Genomics and proteomics of fungi.
Researchers increasingly are using high-throughput methods for genomic sequencing and proteomic analysis to investigate the
fundamental biology of fungi. To date, about 80 fungal strains (including both yeasts and filamentous fungi) have been or
are being sequenced, including fungi of medical, agricultural, and industrial importance.10
The sequencing and annotation of fungi facilitates, for example, identification of genes and proteins involved in protein
synthesis, protein secretion, protein degradation, morphology control, and post-translational modifications. Furthermore,
whole genome transcriptional analysis using microarrays will be possible when specific genomes are sequenced and annotated.

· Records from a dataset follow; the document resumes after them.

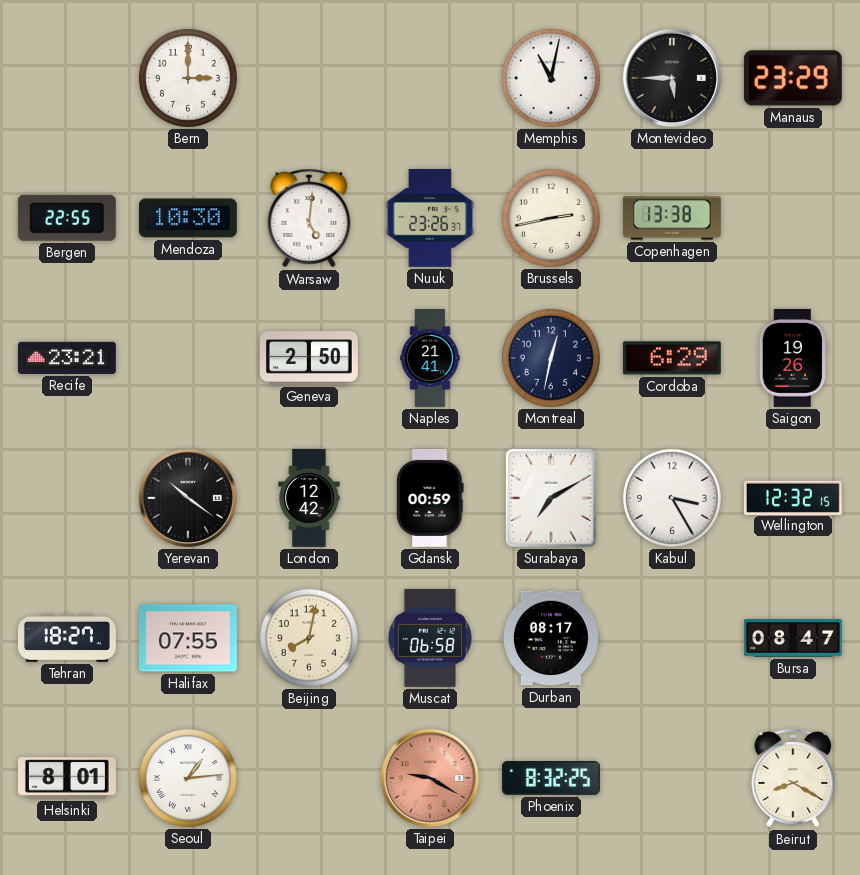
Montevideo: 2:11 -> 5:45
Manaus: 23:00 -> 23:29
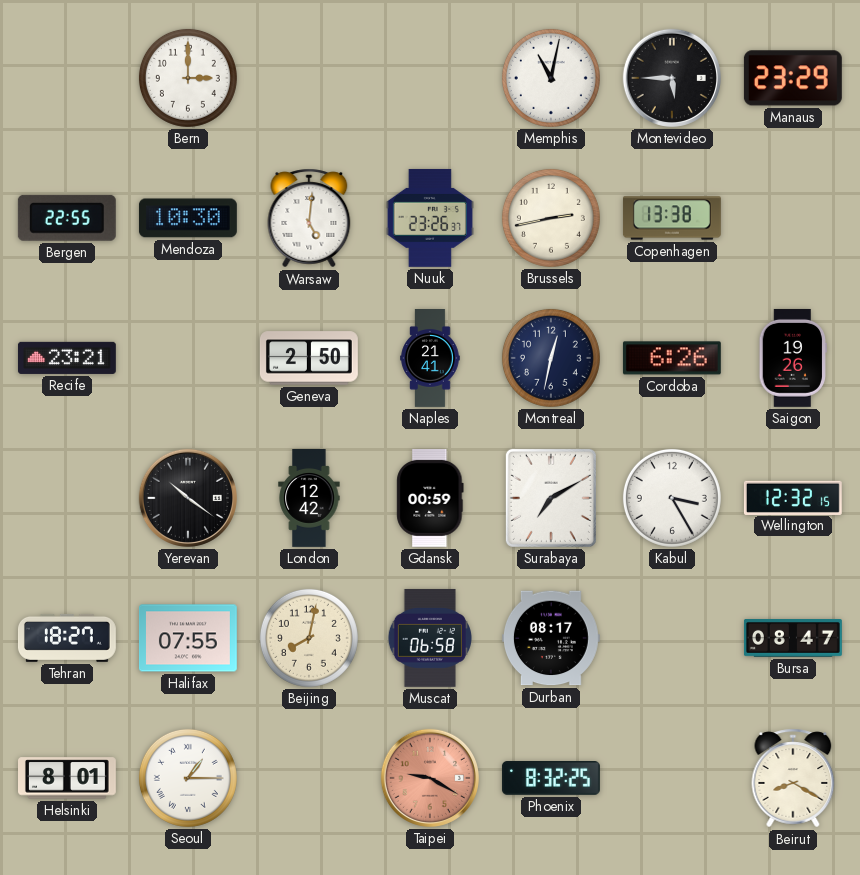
Cordoba: 6:29 -> 6:26
Seoul: 1:14 -> 1:15
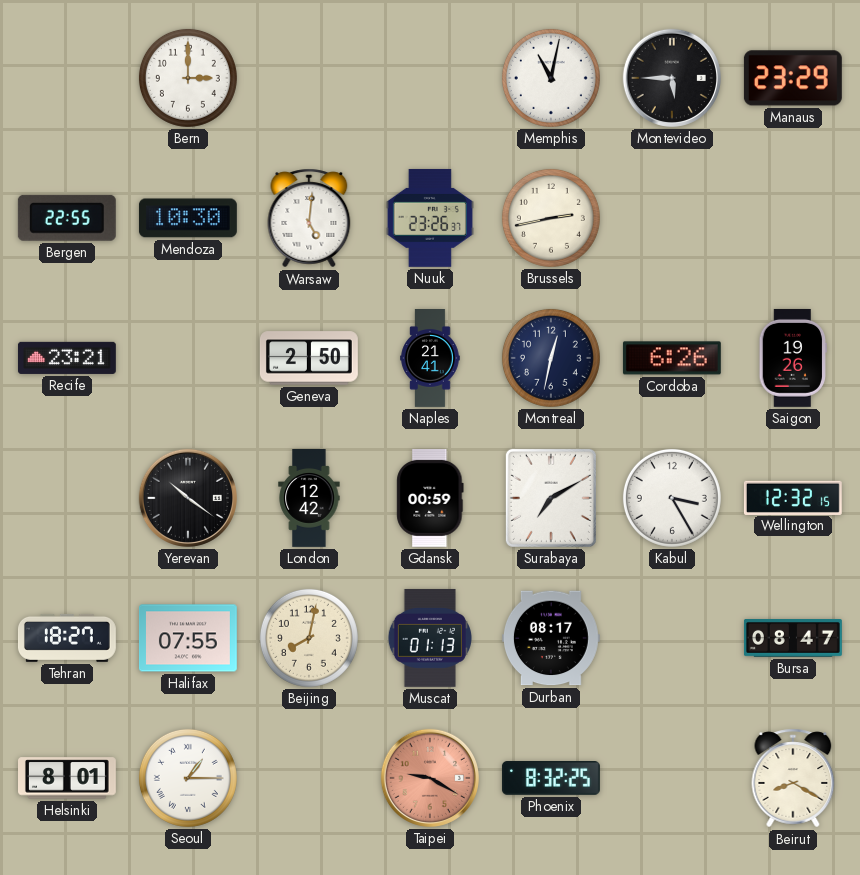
Copenhagen: 13:38 -> none
Muscat: 06:58 -> 01:13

Armed with this knowledge, investigators will be able to rapidly discover, characterize, and modify genes involved with the
basic cellular processes of protein production. Differential analysis of gene transcription and protein production patterns
under various conditions will enable researchers to identify the factors controlling these basic cellular processes. As more
genomic and proteomic information becomes available, this knowledge-based improvement of fungal host strains and fermentation
processes for the commercial production of proteins and metabolites is becoming more and more common.
INTEGRATING SCREENING, PRODUCTION, AND MANUFACTURING SYSTEMS
To satisfy the protein expression needs of the various stages of drug discovery and development, an ideal fungal expression
system should have the ability to (i) express a wide variety of eukaryotic proteins; (ii) express proteins in a biologically
active form; (iii) produce proteins in a rapid and inexpensive fashion; (iv) seamlessly interface with laboratory automation;
(v) produce sufficient quantities of protein to support the confirmation of hits and the many other activities involved in
transforming a hit into a drug; and (vi) scale up to commercial drug production. With these needs in mind, an integrated
technology platform is currently under development using Chrysosporium lucknowense gene expression technology coupled with high-throughput screening.11 The morphology of this fungal strain enables this technology platform. Its low viscosity in culture and formation of propagules
allows the growth of this fungus in microtiter cultures and the manipulation of cultures in liquid handling systems utilizing
robotics. These characteristics enable high-throughput screening of gene expression libraries, either for gene discovery or
for screening variants created using molecular evolution.12 The ability to grow in microtiter plates can also facilitate gene expression and strain development processes. This miniaturization
allows large numbers of transformants to be screened for the presence of genes and gene products, using high-throughput hybridization
and blotting methods. Finally, as described earlier, the low-viscosity phenotype allows more versatile and robust culture
conditions to optimize protein manufacturing by fermentation.
Using a single organism for gene discovery, gene evolution, protein engineering, gene expression, and product manufacturing
offers significant advantages in the product development area by increasing the probability of success and decreasing development
time. Such an integrated system will be anticipated to eliminate bottlenecks in the drug development process that are inherent
when different organisms are used for gene discovery, protein evolution, early expression for preclinical testing, and product
manufacturing. Screening by expression will likely ensure that improved variants will also be well expressed, and successful
expression at the laboratory scale will more than likely lead to successful expression in the final manufacturing process.
The downside of integrating the technologies is that creating the platform requires the development and seamless integration
of several complex technologies. Filamen-tous fungi are genetically and physiologically less tractable than bacteria or yeast.
However, the physiological advantages of filamentous fungi—high level protein production and secretion, post-translational
modification, and proper folding—suggest that once the technical obstacles are overcome, the technology platform will be especially
valuable as the number of biopharmaceutical candidates continues to grow.